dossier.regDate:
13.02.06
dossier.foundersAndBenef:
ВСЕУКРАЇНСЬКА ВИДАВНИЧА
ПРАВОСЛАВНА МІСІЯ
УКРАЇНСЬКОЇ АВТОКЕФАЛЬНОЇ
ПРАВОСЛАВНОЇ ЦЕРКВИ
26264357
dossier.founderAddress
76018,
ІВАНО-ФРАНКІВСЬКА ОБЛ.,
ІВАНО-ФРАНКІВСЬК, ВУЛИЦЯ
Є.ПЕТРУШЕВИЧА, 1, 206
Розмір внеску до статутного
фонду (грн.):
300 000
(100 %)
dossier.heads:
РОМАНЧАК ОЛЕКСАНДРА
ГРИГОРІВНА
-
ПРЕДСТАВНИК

--

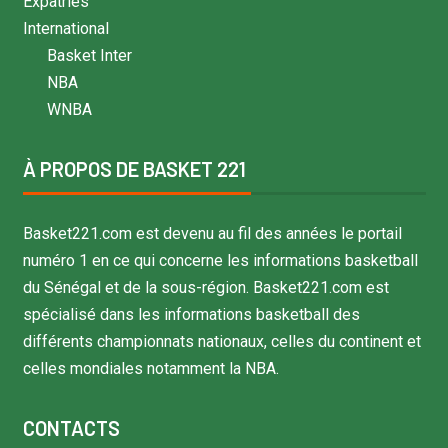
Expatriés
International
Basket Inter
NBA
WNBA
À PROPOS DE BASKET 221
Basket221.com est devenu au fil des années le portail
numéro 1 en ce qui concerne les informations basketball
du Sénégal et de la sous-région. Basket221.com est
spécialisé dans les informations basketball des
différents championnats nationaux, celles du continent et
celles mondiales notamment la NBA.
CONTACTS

Task directions — How many lines of the records above contain the string "basketball"? Reply with the number alone.

Output below — 2